:: What you will do ::
In the data that follows, count each line with the string "protein"; the reply is the number only.

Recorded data
((
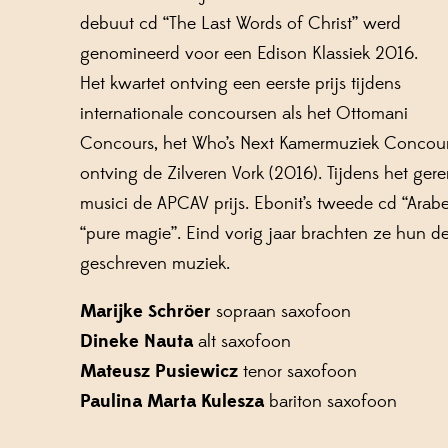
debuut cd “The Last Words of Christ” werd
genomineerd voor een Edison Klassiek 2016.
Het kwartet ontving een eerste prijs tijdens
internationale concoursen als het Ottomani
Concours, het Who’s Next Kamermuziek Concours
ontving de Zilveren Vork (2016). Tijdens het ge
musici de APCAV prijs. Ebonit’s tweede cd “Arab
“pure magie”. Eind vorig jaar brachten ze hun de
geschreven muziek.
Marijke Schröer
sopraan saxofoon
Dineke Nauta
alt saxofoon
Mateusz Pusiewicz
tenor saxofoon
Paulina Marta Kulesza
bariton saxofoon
))
((
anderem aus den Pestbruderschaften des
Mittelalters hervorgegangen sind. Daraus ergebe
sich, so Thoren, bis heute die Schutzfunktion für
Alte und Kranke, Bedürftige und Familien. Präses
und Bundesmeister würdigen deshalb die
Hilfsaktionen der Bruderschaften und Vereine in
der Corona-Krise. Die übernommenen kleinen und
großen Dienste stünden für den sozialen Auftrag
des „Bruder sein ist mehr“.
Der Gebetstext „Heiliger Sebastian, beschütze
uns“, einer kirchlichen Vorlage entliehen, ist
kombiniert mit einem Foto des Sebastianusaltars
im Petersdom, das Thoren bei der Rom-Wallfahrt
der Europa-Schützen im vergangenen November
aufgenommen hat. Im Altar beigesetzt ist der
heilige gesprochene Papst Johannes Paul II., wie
))
((
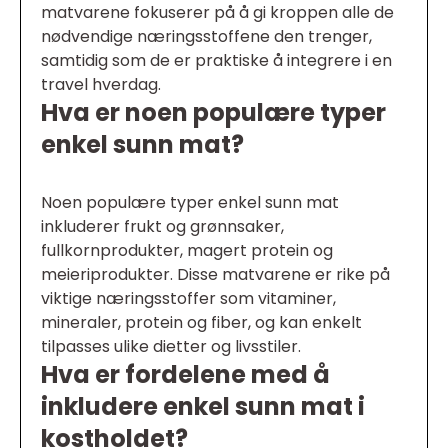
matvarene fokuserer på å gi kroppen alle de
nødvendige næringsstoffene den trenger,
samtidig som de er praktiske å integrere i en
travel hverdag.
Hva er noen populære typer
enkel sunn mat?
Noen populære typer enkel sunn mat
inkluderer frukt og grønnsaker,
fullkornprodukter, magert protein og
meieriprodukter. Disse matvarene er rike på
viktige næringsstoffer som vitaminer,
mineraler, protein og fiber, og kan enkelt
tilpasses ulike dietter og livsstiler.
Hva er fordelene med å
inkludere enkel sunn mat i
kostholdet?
))
:: Reply ::
2